KBR Celebrates Centennial Anniversary
KBR celebrated its 100-year anniversary with a step back into history and an eye toward the future.
At a birthday party complete with cake, employees in Houston enjoyed a museum display of memorabilia from the 100-year history of the company, including historic tools of the trade, company magazines and a ledger from 1935 that proved just how much things have changed. One line item detailed 10 mules, 5 wagons and five double harnesses that cost the company just over $1,000.
Also, on display was the original plow that brothers George and Herman Brown used to begin paving roads in Central Texas, beginning a 100 journey that today sees the company helping pave the way to Mars.
During the event, KBR’s unofficial historians David Fox & Richard Ericson gave a presentation on the history of the company and its foundation in the Brown and Root and M.W. Kellogg companies.

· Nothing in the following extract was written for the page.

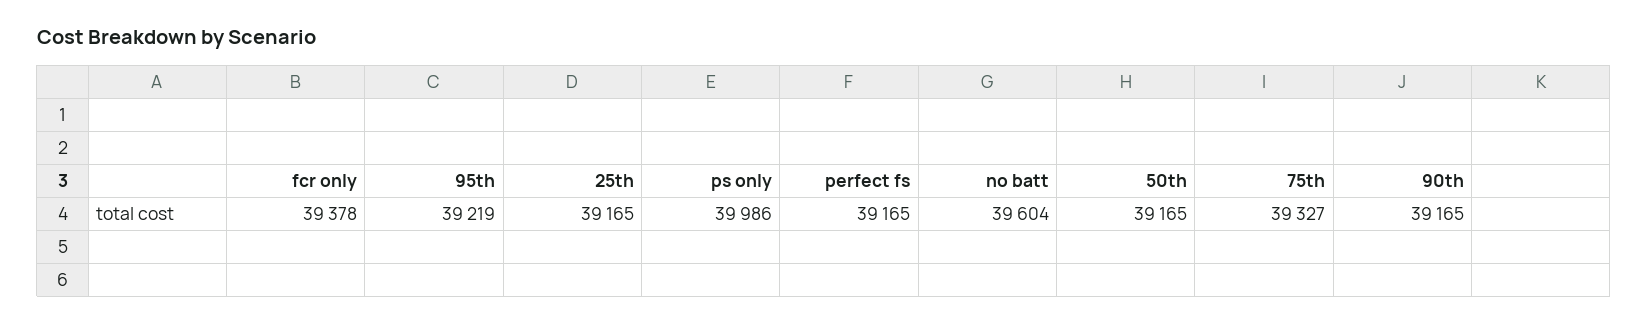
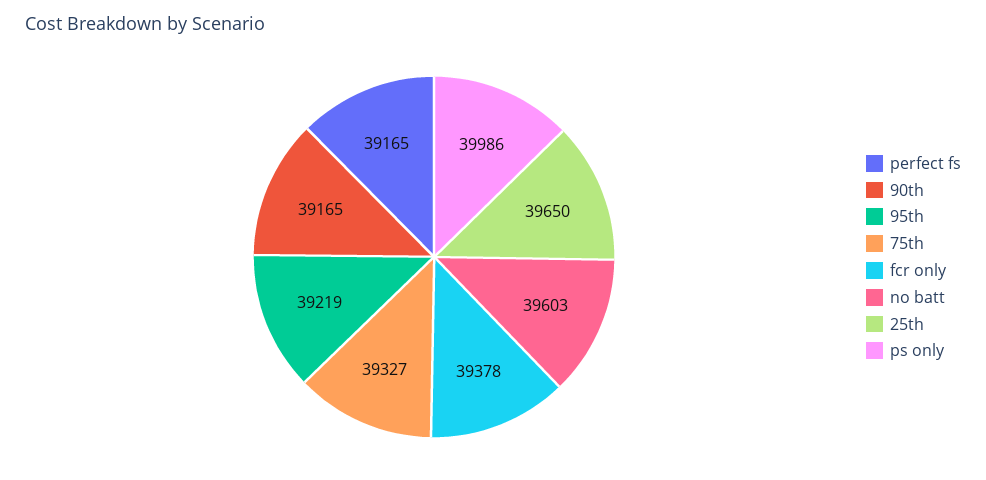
25th: 39165 -> 39650
no batt: 39604 -> 39603
50th: 39165 -> none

The event culminated in President and CEO Stuart Bradie opening a time capsule that was sealed in the same month in 1994. Notably, the same employee, Francisco Vasquez, that played a part in the burial of the time capsule also unsealed it 25 years later in 2019.
One of the more interesting items included in the time capsule were predictions from employees in 1994 about what the company would look like today. One of KBR’s control engineers from our Aberdeen, Scotland, office predicted that the company would be “designing and constructing space stations to orbit Mars!” Their insight into the future of KBR is commendable.
At KBR’s office in Leatherhead, UK, employees celebrated the centennial anniversary by honoring KBR’s legacies of sustainability and community support. The team planted a new willow tree on the campus and staged the “Great KBR Bake Off” to raise money for the Wildlife Aid Foundation.
Jay Ibrahim, KBR President, Energy Solutions – Services visited Abu Dhabi to celebrate with lunch and a town hall discussion about KBR’s proud history and bright future.
As Bradie noted, this was a great time to reflect on our legacy while looking toward the next 100 years.